Practical Tips for Choosing a Social Skills Program

  • Match the approach to your child's needs: Notice how your child responds to structured versus open-ended activities. If they get anxious with drill-like teaching, RDI may feel safer. If they need clear expectations to learn, ABA might be a better starting point.
  • Visit providers: Ask if you can observe a session (in person or via video). Notice the interaction style: is it warm? Do they follow your child's lead while still guiding? Trust your gut.
  • Consider the family dynamic: If you have other children or work full-time, the time required for RDI may be unrealistic. Look for programs that offer flexible scheduling, such as evening or weekend sessions for ABA.
  • Ask about generalization: A good program - whether ABA or RDI - explicitly plans for transferring skills from therapy to real-world social situations. Ask how the provider supports peer interaction in natural settings like school or playdates.
  • Check insurance before committing: Always verify coverage with your insurance company. If you're using the free matching service, we'll help you filter providers who are in-network.

Making Your Decision

Choosing between ABA and RDI for social skills is not about picking a 'winner.' It's about finding the path that feels right for your child and your family. Both approaches have helped many children build deeper connections with others. Start by getting clear on your goals, your child's strengths, and your resources. Then reach out to providers for consultation. If you need a starting point, Get Started with ABA offers a free, no-obligation matching service to connect you with vetted BCBA-led providers in your area - many of whom also know RDI and can offer blended strategies. You are not alone in this journey.

About this guide. Written and reviewed by the Get Started with ABA editorial team. This article is general educational information, not medical advice - please consult a qualified professional such as a BCBA or your pediatrician about your child's needs. Last updated June 2026.

Frequently asked questions

What is the main difference between ABA and RDI for social skills?

ABA uses structured, data-driven teaching to build specific social behaviors like eye contact and turn-taking. RDI focuses on developing flexible thinking and relational abilities through parent-led, everyday interactions. The core difference is between learning isolated skills versus building dynamic intelligence.

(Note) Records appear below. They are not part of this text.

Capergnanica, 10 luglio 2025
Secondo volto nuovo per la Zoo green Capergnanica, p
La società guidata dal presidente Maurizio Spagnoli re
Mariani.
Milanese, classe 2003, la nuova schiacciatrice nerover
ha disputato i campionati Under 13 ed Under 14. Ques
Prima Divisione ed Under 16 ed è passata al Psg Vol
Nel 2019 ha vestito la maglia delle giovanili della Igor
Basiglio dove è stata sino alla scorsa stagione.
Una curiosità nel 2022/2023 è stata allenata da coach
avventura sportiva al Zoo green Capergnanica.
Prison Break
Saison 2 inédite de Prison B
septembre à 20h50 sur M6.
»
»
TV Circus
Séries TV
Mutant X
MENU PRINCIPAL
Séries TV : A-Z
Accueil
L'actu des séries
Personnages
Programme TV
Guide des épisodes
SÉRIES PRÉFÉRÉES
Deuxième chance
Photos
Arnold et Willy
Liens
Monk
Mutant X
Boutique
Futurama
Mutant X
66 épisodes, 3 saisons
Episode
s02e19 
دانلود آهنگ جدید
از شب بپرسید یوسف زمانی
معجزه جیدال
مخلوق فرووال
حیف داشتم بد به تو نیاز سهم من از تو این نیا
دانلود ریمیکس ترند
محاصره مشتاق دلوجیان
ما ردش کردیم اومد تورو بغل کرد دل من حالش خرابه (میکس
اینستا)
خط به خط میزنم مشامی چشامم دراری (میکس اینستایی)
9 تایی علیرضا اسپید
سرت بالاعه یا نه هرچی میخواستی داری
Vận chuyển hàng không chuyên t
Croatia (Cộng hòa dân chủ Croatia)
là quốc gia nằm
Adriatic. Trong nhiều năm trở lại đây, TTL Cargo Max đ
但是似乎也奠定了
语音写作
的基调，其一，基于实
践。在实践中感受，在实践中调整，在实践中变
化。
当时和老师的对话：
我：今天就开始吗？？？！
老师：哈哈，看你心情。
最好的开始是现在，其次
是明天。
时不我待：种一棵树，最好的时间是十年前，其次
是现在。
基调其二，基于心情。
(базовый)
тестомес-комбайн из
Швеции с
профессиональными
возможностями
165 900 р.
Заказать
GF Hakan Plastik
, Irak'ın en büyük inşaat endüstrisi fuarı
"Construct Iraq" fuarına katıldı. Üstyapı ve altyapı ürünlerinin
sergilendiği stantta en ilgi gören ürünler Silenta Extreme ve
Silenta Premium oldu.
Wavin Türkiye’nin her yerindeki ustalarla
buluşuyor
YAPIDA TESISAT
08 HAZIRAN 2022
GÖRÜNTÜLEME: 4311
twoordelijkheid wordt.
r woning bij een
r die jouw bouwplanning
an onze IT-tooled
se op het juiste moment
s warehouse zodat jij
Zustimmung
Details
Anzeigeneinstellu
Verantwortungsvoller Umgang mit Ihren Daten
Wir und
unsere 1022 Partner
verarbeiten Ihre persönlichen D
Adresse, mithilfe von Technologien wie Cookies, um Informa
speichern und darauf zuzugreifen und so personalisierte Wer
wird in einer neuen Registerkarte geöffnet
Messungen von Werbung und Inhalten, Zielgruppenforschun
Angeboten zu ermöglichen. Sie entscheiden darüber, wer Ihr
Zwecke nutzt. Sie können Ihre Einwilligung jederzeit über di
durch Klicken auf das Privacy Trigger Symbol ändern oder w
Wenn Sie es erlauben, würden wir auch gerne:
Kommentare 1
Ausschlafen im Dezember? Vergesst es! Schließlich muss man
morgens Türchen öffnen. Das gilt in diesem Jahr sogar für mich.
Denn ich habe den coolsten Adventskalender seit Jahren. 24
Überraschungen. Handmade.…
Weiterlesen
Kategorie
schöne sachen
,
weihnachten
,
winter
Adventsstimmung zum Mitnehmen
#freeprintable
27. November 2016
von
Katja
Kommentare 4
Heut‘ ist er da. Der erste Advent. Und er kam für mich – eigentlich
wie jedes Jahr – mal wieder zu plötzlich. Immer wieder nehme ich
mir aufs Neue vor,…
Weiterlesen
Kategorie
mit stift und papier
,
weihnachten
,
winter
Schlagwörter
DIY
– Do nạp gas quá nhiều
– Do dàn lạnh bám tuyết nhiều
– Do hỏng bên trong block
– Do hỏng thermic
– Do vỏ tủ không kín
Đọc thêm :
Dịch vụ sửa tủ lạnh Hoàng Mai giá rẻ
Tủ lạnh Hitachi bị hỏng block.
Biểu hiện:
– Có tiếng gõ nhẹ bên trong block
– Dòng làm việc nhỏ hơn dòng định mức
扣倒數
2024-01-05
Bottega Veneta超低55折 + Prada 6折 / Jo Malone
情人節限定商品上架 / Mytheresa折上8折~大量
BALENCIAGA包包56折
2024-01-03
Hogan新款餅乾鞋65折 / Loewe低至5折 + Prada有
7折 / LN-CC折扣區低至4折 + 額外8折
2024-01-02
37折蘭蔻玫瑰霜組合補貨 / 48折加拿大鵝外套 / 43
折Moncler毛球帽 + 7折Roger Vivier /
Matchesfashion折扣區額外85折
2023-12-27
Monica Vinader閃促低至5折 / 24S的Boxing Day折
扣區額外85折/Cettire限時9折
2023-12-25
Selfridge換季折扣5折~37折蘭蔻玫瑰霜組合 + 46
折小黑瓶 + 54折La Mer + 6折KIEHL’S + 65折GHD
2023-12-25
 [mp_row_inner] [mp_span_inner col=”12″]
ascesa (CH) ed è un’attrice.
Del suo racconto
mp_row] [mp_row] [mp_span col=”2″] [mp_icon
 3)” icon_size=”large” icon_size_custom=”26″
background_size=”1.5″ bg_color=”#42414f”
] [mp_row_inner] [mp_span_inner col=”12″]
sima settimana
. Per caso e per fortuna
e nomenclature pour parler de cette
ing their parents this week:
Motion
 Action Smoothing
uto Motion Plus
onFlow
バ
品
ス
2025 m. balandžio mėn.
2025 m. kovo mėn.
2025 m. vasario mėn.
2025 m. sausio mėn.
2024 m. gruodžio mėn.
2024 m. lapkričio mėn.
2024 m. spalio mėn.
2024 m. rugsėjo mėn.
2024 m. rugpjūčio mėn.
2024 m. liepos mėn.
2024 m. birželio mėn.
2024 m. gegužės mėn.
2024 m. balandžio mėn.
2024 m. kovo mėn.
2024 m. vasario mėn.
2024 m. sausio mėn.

Which approach is more effective for teaching social skills to children with autism?

Effectiveness depends on the child and family. ABA has decades of research supporting its ability to teach discrete social skills and is often recommended by professionals. RDI is newer but valued by families who prefer a relationship-based, low-intensity model. Many children succeed with a combination of both.

Is RDI covered by insurance like ABA often is?

No, RDI is rarely covered by insurance because it is considered an educational or developmental program rather than a medical treatment. ABA is widely covered by private insurance and Medicaid in most states. Check with your insurance provider and a free matching service to explore options.

Can I combine ABA and RDI for social skills?

Yes, some families use ABA to build foundational skills and RDI to encourage generalization into real relationships. This blended approach requires coordination between the ABA provider and the RDI consultant to ensure consistency. A free matching service can help you find providers open to collaboration.

How do I know if my child is a good candidate for RDI?

RDI works best for children who have some language and basic social motivation and benefit from low-pressure, parent-led interaction. It also requires parents to be consistently available and committed to training. A consultation with a certified RDI consultant can help determine fit.

What should I look for when choosing an ABA provider for social skills?

Ensure the supervising clinician is a BCBA with experience in social skills programming. Ask how they individualize goals, track progress, and support generalization. Look for a warm, respectful interaction style. A free matching service like Get Started with ABA can connect you with vetted providers in your area.